C-386/23: the Court’s Judgment

The solution reached by the Court is not surprising, being the natural consequence of a linear reasoning that starts, first and foremost, from the distinction between two types of health claims. On the one hand, the Court considers specific health claims, pursuant to Article 10 par. 1 of Regulation (EC) No. 1924/2006, claims whose use is subject to prior authorisation by the Commission. On the other hand, the EU Judge “places” “general” health claims, which are only permitted if accompanied by a specific claim. The Court highlights, at this point, that, as confirmed by the Commission, the evaluation of health claims concerning botanicals has been suspended and the list has therefore not been approved (point 55 of the judgement).
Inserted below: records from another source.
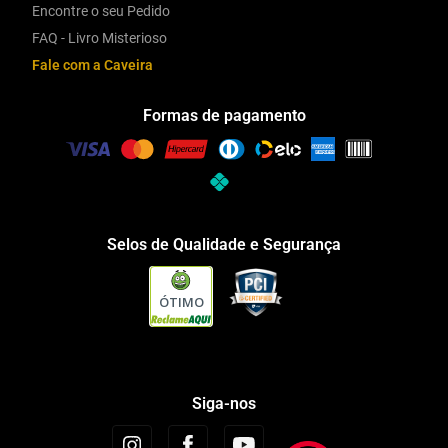
Encontre o seu Pedido
FAQ - Livro Misterioso
Fale com a Caveira
Formas de pagamento
Selos de Qualidade e Segurança
ÓTIMO
Siga-nos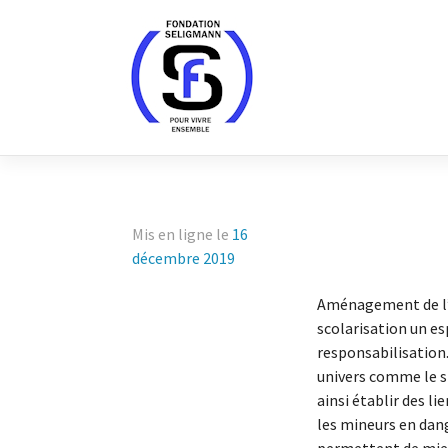
Skip
to
content
Mis en ligne le
16
décembre 2019
Aménagement de l’es
scolarisation un es
responsabilisation.
univers comme le sp
ainsi établir des li
les mineurs en dang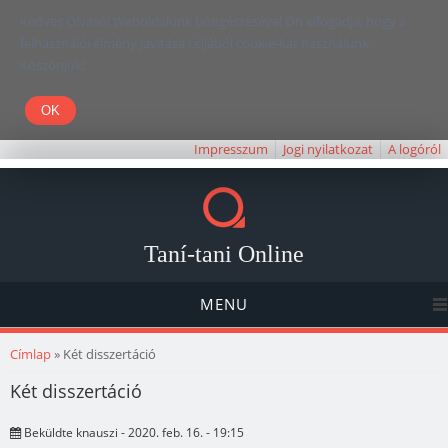
Kedves Olvasó! Weboldalunk böngészésével Ön elfogadja, hogy a
felhasználói élmény javítása céljából cookie-kat használunk.
Köszönjük!
Impresszum
Jogi nyilatkozat
A logóról
Taní-tani Online
MENU
Jelenlegi hely
Címlap
» Két disszertáció
Két disszertáció
Beküldte
knauszi
- 2020. feb. 16. - 19:15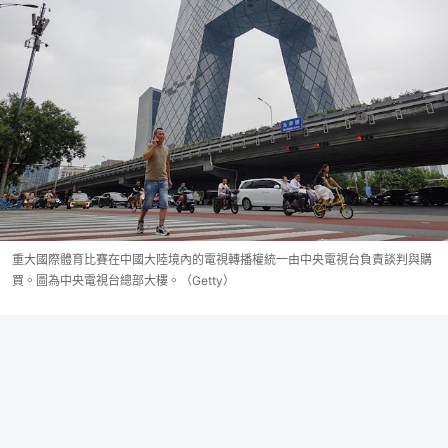
重大國際體育比賽在中國大陸境內的電視轉播權統一由中央電視台負責談判與購
買。圖為中央電視台總部大樓。（Getty）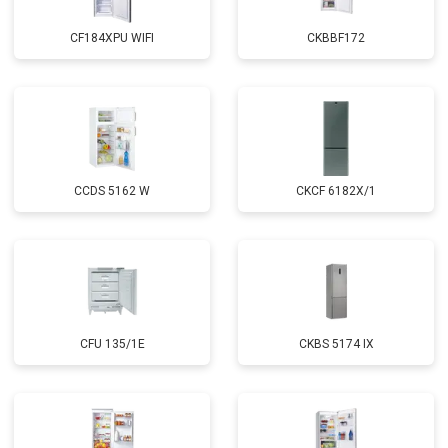
CF184XPU WIFI
CKBBF172
CCDS 5162 W
CKCF 6182X/1
CFU 135/1E
CKBS 5174 IX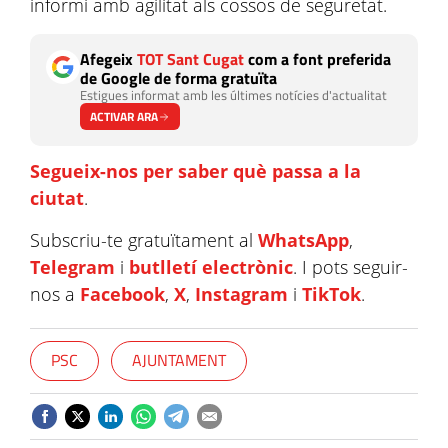
informi amb agilitat als cossos de seguretat.
Afegeix
TOT Sant Cugat
com a font preferida
de Google de forma gratuïta
Estigues informat amb les últimes notícies d'actualitat
ACTIVAR ARA
Segueix-nos per saber què passa a la
ciutat
.
Subscriu-te gratuïtament al
WhatsApp
,
Telegram
i
butlletí electrònic
. I pots seguir-
nos a
Facebook
,
X
,
Instagram
i
TikTok
.
PSC
AJUNTAMENT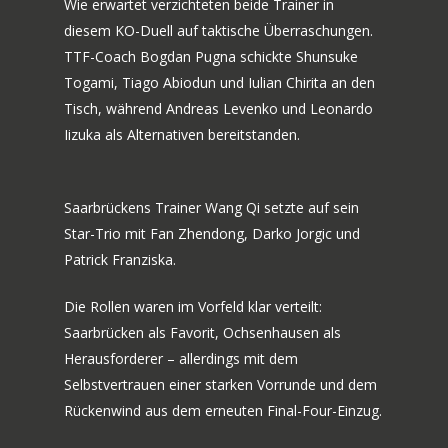
Wie erwartet verzichteten beide Trainer in
diesem KO-Duell auf taktische Überraschungen.
TTF-Coach Bogdan Pugna schickte Shunsuke
Togami, Tiago Abiodun und Iulian Chirita an den
Tisch, während Andreas Levenko und Leonardo
Iizuka als Alternativen bereitstanden.
Saarbrückens Trainer Wang Qi setzte auf sein
Star-Trio mit Fan Zhendong, Darko Jorgic und
Patrick Franziska.
Die Rollen waren im Vorfeld klar verteilt:
Saarbrücken als Favorit, Ochsenhausen als
Herausforderer – allerdings mit dem
Selbstvertrauen einer starken Vorrunde und dem
Rückenwind aus dem erneuten Final-Four-Einzug.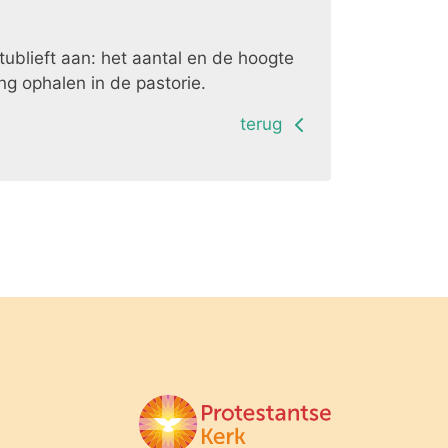
stublieft aan: het aantal en de hoogte
g ophalen in de pastorie.
terug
The claims at issue in the main proceedings are not only not authorised under Article 10 of Regulation (EC) No. 1924/2006, but they are also not included among the claims whose use is permitted on a transitional basis: for one, a late application was submitted, and for the other, no procedure had been initiated (point 60 of the judgement). The Court thus recognises that health claims such as those in the main proceedings cannot be used because they are not included in the transitional regime; it further confirms the possibility of applying health claims already used before Regulation (EC) No. 1924/2006, in accordance with the legislation of the Member States, provided they are included among those communicated, pursuant to Article 28, paragraph 6, letter a) of the aforementioned Regulation, by the Member States to the Commission by January 31, 2008, and subsequently authorised by the Institution (point 59 of the judgement), without prejudice to the responsibility of operators for their own choices.